I think distrust in leadership is a global challenge for 3 main reasons. First, electoral politics tends to attract ambitious people who seek power and influence for themselves, rather than people who approach leadership as service. Second, we tend to concentrate power in the hands of these individuals and provide limited oversight to their power. Third, even when leadership tries to operate with wisdom and integrity, the fact that few of us have ever had the opportunity to experience the challenges of leadership firsthand makes it easier for us to distrust them unfairly. We’re the first group to use lotteries to form student governments, but we are not the first to use lotteries to form governments. Over 2000 years ago, the ancient Athenians used lotteries to fill most public offices and legislative bodies with groups of everyday citizens. This randomly selected and rotated approach to politics was referred to by Aristotle as “governing and being governed in turn.” This approach is incredibly scalable. One of the main advantages of civic lotteries is that they can be done using stratified sampling techniques, to ensure that the final group looks demographically similar to the larger population.
Can anyone become a strong leader? What are the critical skills we need to have?
It depends on the context, but in a student government, it starts with showing up. You have to be able to listen to others, consider their perspectives and offer your own, as well as think critically about ways to solve common problems.
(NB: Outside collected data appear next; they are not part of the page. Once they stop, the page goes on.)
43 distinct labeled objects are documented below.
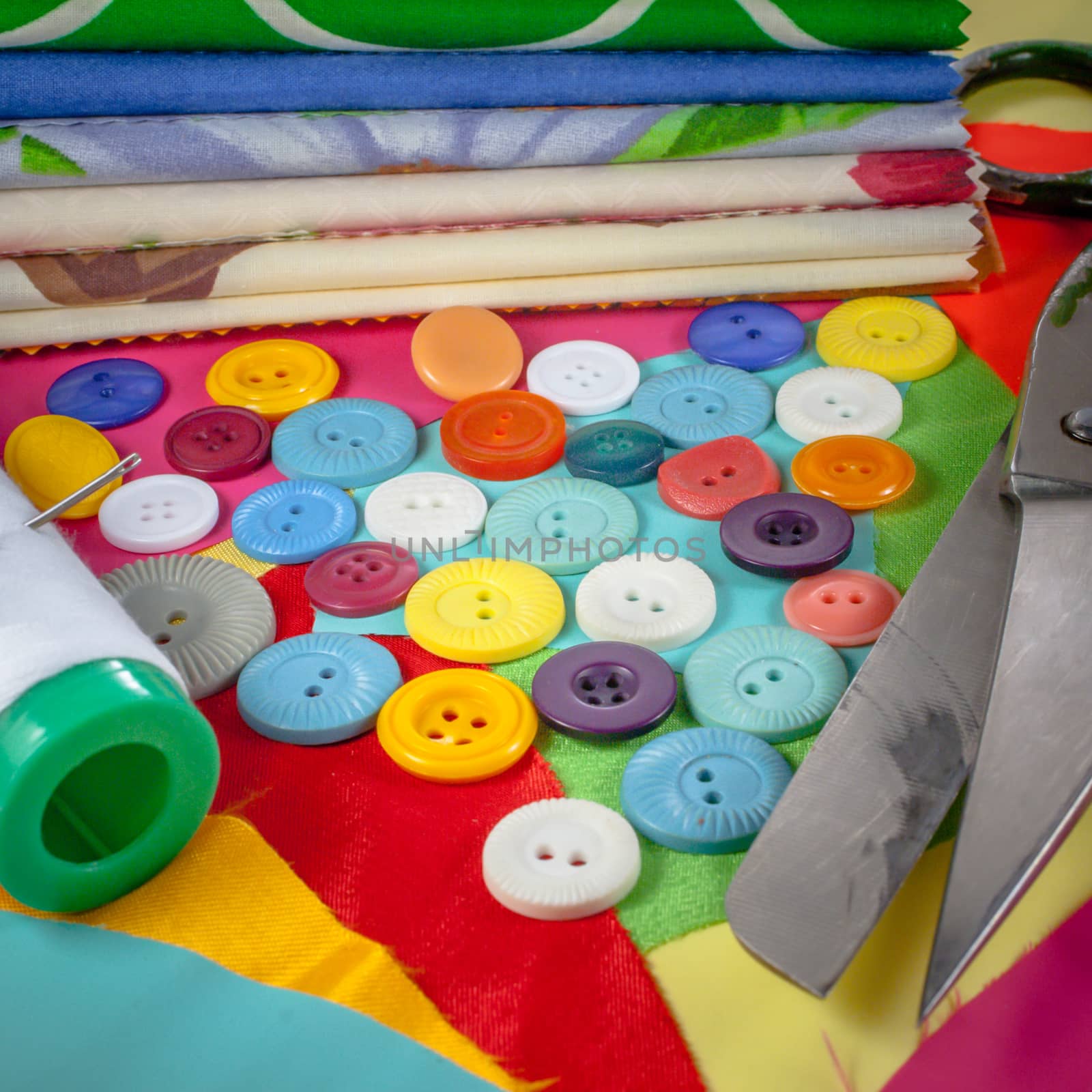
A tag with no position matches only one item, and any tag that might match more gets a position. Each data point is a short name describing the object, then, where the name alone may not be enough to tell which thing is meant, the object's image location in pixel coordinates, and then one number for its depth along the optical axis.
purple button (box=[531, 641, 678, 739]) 0.23
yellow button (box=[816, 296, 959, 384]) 0.29
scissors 0.20
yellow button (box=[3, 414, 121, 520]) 0.27
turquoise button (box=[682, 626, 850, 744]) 0.23
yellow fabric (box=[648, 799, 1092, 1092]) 0.21
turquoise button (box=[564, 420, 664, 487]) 0.27
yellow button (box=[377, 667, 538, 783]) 0.23
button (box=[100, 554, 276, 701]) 0.24
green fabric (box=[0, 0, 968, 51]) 0.29
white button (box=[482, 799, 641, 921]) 0.22
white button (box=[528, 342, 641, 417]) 0.29
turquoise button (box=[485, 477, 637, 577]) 0.26
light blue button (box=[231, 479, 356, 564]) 0.26
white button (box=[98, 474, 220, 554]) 0.27
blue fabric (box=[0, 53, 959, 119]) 0.29
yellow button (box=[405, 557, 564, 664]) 0.25
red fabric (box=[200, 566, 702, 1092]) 0.21
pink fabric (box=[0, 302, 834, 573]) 0.29
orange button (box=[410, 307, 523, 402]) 0.29
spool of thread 0.21
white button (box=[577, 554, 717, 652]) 0.25
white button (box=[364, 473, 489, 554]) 0.27
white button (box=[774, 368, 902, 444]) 0.28
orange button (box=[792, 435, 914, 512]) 0.27
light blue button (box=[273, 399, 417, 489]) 0.28
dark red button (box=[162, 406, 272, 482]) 0.28
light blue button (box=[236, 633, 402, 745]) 0.24
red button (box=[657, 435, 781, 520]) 0.27
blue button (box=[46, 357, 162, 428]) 0.29
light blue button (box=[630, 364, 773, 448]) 0.28
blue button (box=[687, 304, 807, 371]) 0.30
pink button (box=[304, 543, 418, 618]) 0.25
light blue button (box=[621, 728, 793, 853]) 0.22
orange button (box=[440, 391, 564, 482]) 0.28
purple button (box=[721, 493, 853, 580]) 0.26
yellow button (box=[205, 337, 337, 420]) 0.29
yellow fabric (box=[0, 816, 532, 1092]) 0.21
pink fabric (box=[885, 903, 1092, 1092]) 0.20
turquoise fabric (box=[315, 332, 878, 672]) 0.25
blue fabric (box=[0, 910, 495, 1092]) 0.21
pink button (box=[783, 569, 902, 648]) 0.25
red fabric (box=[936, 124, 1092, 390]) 0.31
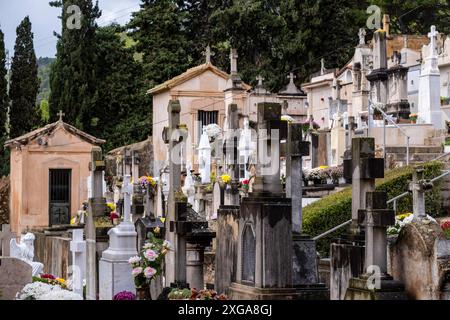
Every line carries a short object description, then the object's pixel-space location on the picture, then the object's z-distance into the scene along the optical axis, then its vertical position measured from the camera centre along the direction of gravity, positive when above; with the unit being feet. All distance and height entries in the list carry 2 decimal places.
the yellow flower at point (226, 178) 62.63 +1.44
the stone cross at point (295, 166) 43.19 +1.47
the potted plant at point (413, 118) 94.48 +7.74
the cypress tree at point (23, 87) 132.26 +15.47
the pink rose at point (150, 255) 42.15 -2.29
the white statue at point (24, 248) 59.31 -2.79
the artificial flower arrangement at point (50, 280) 47.90 -4.01
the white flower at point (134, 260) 42.25 -2.50
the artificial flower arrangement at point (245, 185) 62.72 +0.96
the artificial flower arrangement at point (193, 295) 37.19 -3.60
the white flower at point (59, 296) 36.48 -3.49
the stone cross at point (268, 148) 37.06 +1.99
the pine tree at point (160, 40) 152.97 +25.41
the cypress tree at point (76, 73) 142.51 +18.81
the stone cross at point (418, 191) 34.76 +0.24
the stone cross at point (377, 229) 33.88 -1.06
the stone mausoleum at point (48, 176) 112.57 +3.06
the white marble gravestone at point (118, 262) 44.01 -2.69
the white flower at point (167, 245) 42.93 -1.91
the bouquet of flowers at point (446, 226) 56.20 -1.66
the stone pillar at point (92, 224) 47.85 -1.12
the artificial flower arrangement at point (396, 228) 45.63 -1.40
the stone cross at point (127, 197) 46.85 +0.22
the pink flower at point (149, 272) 42.04 -3.01
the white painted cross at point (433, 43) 99.33 +16.17
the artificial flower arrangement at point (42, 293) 36.72 -3.42
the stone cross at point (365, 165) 36.73 +1.25
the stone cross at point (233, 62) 124.06 +17.43
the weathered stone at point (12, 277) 38.81 -2.91
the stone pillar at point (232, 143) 72.44 +4.52
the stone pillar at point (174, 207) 43.47 -0.28
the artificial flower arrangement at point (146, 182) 66.44 +1.32
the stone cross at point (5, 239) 52.29 -1.99
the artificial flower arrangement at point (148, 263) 42.22 -2.66
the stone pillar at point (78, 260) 50.53 -3.02
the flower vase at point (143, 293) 42.91 -3.99
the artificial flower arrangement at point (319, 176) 78.31 +1.83
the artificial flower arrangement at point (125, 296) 41.44 -3.98
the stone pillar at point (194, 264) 44.88 -2.88
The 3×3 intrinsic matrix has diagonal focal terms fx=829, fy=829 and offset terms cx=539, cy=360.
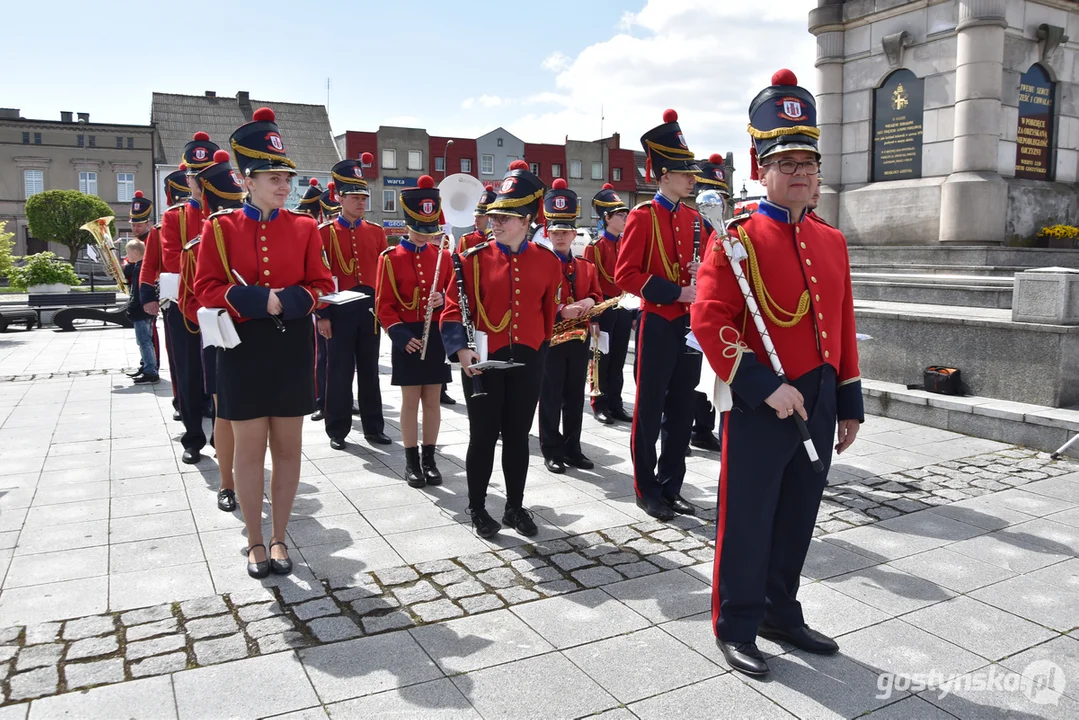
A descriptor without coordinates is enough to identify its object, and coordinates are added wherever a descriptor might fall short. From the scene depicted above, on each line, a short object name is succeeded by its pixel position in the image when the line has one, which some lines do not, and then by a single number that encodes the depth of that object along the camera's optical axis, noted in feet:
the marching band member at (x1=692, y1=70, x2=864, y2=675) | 11.70
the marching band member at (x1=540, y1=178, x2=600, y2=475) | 23.68
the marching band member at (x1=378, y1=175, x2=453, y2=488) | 21.76
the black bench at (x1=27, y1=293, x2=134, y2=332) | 65.36
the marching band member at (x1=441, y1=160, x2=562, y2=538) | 17.22
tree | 159.94
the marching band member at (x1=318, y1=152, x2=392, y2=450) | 25.94
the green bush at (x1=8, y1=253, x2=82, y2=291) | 81.97
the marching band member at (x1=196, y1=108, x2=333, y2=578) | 15.10
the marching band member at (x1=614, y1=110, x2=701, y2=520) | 19.30
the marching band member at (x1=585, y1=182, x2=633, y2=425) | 30.01
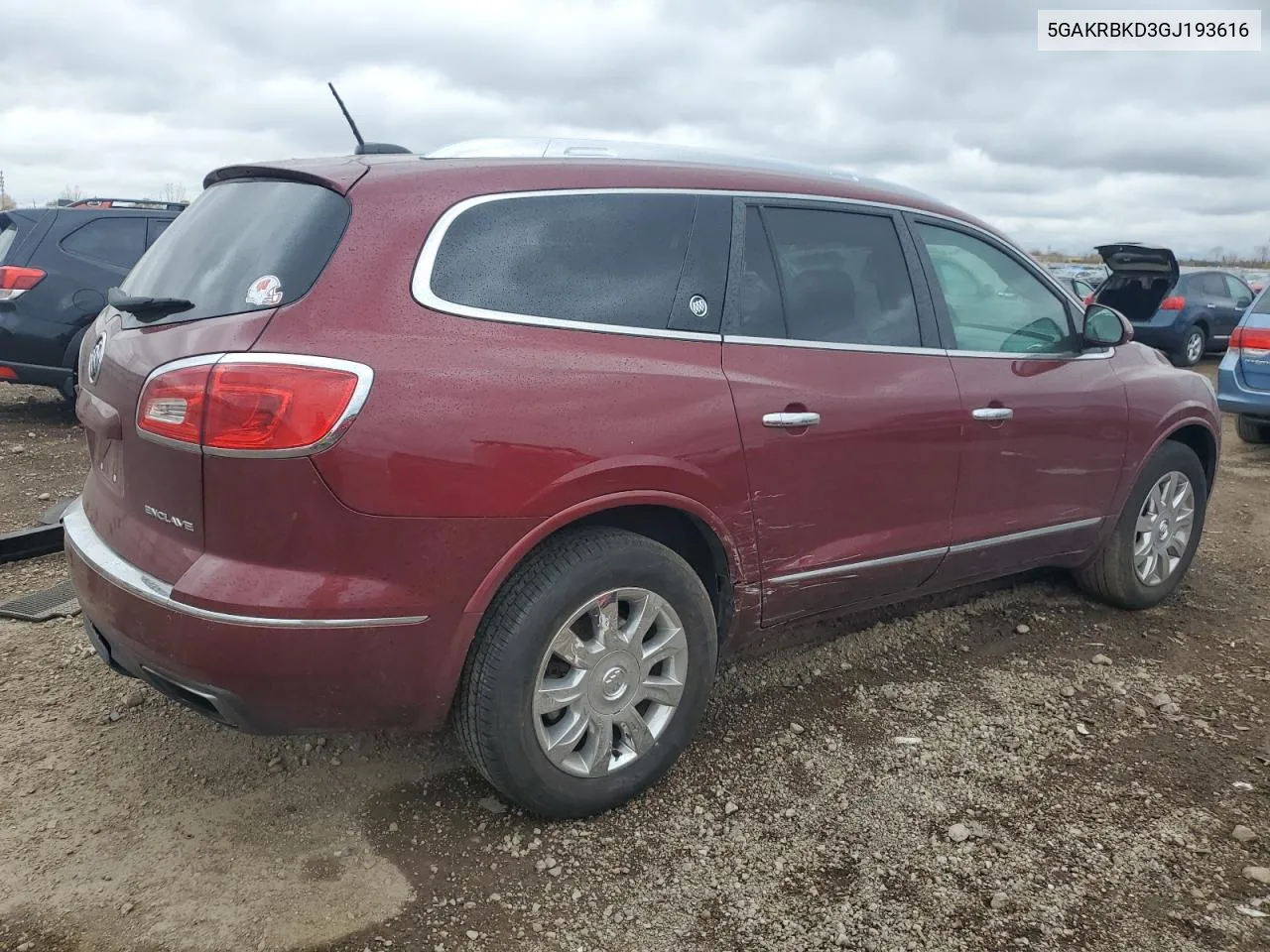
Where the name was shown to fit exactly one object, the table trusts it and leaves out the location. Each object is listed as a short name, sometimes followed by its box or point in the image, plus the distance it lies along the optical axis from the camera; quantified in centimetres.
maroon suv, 232
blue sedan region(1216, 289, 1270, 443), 830
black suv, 795
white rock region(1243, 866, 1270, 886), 263
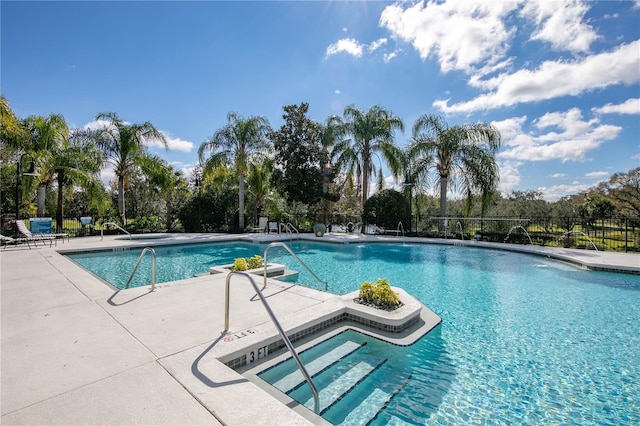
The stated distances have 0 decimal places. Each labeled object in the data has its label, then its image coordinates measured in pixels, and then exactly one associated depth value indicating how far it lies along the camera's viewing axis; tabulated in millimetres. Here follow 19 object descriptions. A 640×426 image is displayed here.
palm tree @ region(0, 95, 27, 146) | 12875
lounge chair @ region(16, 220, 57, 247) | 10916
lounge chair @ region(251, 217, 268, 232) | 17522
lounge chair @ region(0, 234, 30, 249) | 10634
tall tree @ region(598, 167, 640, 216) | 20188
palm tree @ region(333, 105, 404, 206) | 17453
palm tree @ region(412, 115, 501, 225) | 15875
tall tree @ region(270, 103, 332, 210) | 17859
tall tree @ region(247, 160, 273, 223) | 18109
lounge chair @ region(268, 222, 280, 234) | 17473
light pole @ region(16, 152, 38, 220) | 12052
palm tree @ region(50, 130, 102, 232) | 14422
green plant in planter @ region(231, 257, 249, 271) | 6522
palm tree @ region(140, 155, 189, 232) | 17578
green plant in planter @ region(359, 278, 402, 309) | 4594
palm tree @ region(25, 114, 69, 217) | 14219
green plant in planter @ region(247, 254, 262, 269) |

You have to be able to motivate your group to take action when needed, and that could be with an inspiring speech, or asking the question “OK, so what are we going to do about this problem?” You also have to act and carry yourself with integrity, communicate honestly, do the things you say you’re going to do, treat others with respect, and recognize when you need to improve. We believe that everyone can develop leadership skills and step up and demonstrate leadership in different ways and in different moments.
“We believe that everyone can develop leadership skills and step up and demonstrate leadership in different ways and in different moments.” — Adam Cronkright
How have you used new technologies in your model?
We have focused on really simple technology for administering student government lotteries and for operating things within the student government, because lotteries can be done in a million different ways and we want any school to be able to do this regardless of their level of access to technology. Technology will, however, play an important role as people start to apply these approaches to adult government, where the scale is much larger and the perception of corruption is much more likely.
What do you see as your most significant challenges moving forward?
Bringing this back to schools and educational settings, because that’s where we work, our most significant challenges moving forward are cracking the code of effective teacher involvement and spreading these ideas. Teacher involvement has been tricky for two reasons. First, student government is not prioritized. Lotteries are quick and easy to administer, but the success of the student government depends mostly on what happens after the lottery. Second, even when there are teachers who want to support the student government, the traditional classroom power dynamic between teachers and students often encroaches on student government, where students are supposed to have authority and take the lead, and teachers are simply supposes to support and advise. However, student government lotteries are clearly fairer and more inclusive than the student elections that take place in pretty much every school, so we have faith that they will soon start to catch on.